Ook als ze het elke avond zouden doen, voor het slapengaan?
“Dat kan. Maar dan loop je wél het gevaar dat het een soort automatisme wordt.”

Heeft u uw kinderen gezegend?
“Ze zijn inmiddels groot, maar toen ze klein waren, heb ik dat niet gedaan.”

Zou u uw eigen kinderen nu wél zegenen als u de opvoeding mocht overdoen?
“In bepaalde situaties. Ik zou aarzelen om het elke avond te doen, maar wel als een kind iets heel naars heeft meegemaakt. Bijvoorbeeld als ik zou merken dat het echt in de war is als opa of oma sterft. Dan zou ik zo’n kind zegenen met de vrede van Jezus.”

Vervlakking

“Ik ben bang voor de vervlakking van de waarde van de zegen,” bekent hij. “Dat risico loop je als je het teveel gaat doen. Ik zou het zegenen in de privé-sfeer toch vooral met crisismomenten willen verbinden. Dat lijkt mij het meest waardevol. Of bijvoorbeeld als kinderen het huis uitgaan, voor stage/werk naar het buitenland vertrekken, of bij een ziekenhuisopname. Het is mooi om dan als ouders de zegen van de Here mee te geven.”
Ook aan het einde van de zondagse diensten ontvangen we de zegen. Soms houden mensen daarbij hun handen naar boven geopend.
“Mooie symboliek; je wilt de zegen ten slotte ontvángen.”

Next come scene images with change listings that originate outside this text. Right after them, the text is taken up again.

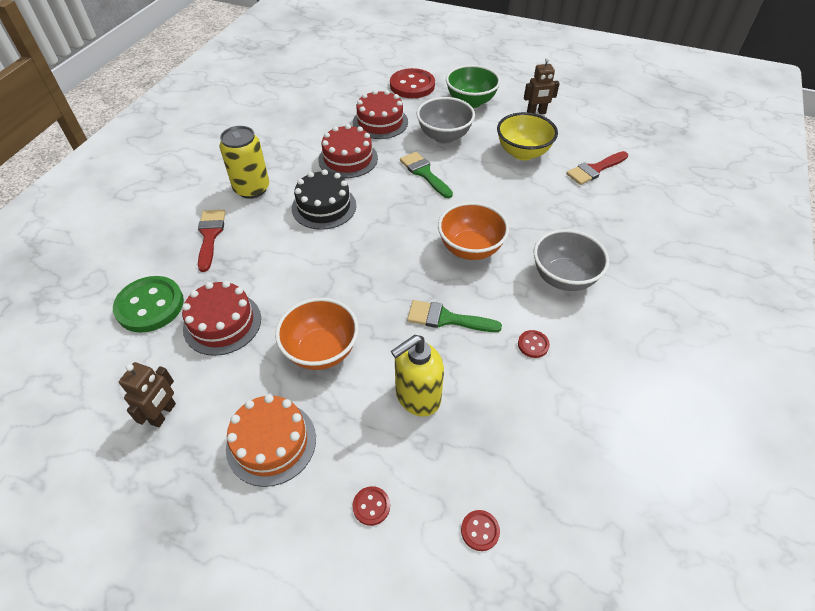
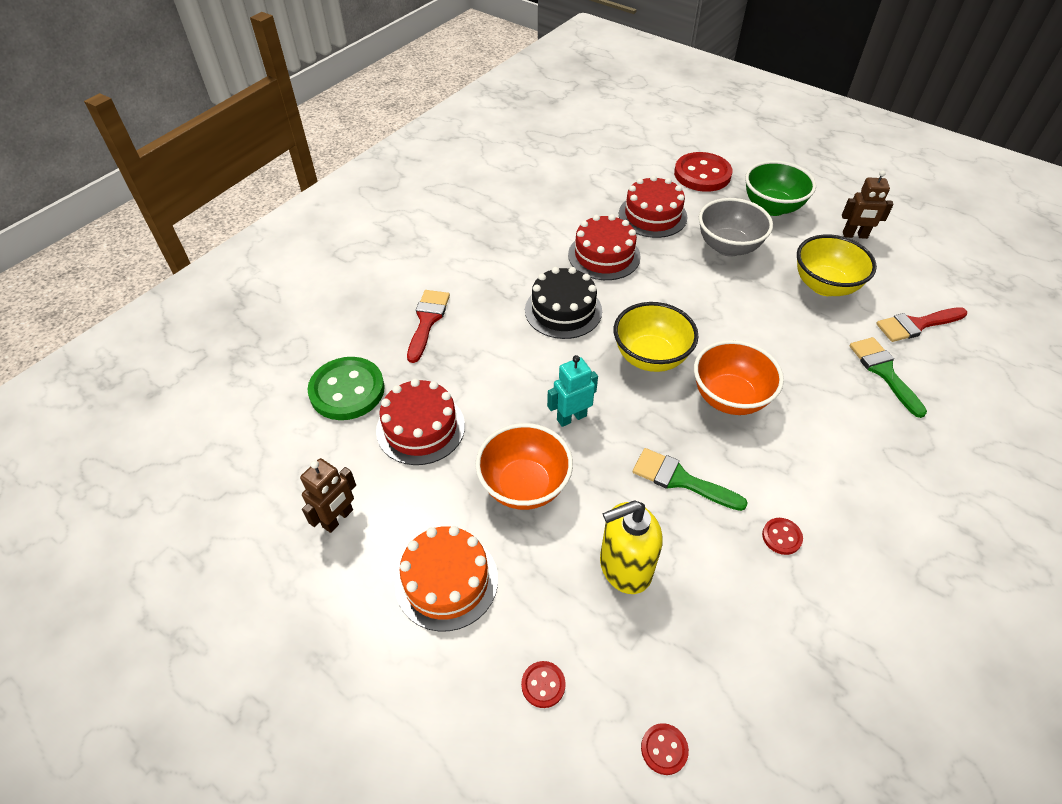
camera: 15 degrees right, 0 degrees up
yellow can [220,126,269,199] -> none
green brush [400,152,453,198] -> green brush moved to [849,337,927,418]
grey bowl [534,229,609,291] -> none
none -> turquoise robot [547,355,598,427]
none -> yellow bowl [614,302,698,372]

Ook zijn er gelovigen die zachtjes ‘Amen’ zeggen na de zegen.
“Mooi. Door ‘Amen’ te zeggen, be-aam je de zegen voor jezelf. Het gebaar en het ‘Amen’ kunnen helpen om de zegen bewuster te ontvangen. Het wonder dat we in Christus een zegenende God hebben, is het hart van de zaak. De Bijbel zegt dat we van huis uit ‘kinderen des toorns’ zijn, maar God komt ons tegemoet met Zijn zegen. Omdat Christus voor ons ‘een vloek’ is geworden, zoals Galaten 3:13 zegt. Dat is zo rijk aan de zegen: we krijgen een hand, de doorboorde hand van Christus, boven ons hoofd.”

Een jonge moeder vertelt

“Het is heel bijzonder om als ouder je kind te mogen zegenen,” stelt Mirjam van Pelt (31). “Voordat ik ga slapen, ga ik altijd even naar mijn dochter Jonna toe om haar een kus te geven. Dan hef ik – of mijn man – mijn hand boven haar hoofd en zegen haar in stilte of hardop in Jezus’ Naam. Waarom? In deze wereld worden al genoeg negatieve woorden over elkaar uitgesproken, terwijl God positief over ons denkt. De zegen is een gebed om Zijn gunst en bescherming. Omdat ik bid in Jezus’ Naam, geef ik haar naar mijn gevoel steeds weer terug aan Hem. Ik mag voor haar zorgen, maar Hij is uiteindelijk haar grote Vader. Het is Zijn gunst die wordt uitgesproken – niet mijn wensen en verlangens voor haar. Dat zet je als ouder ook weer op de juiste plek. Wat die gunst inhoudt, is aan Jezus. Ik zie het handen opheffen niet als toverformule, maar wel als teken dat ze leeft onder Zijn beschermende handen.”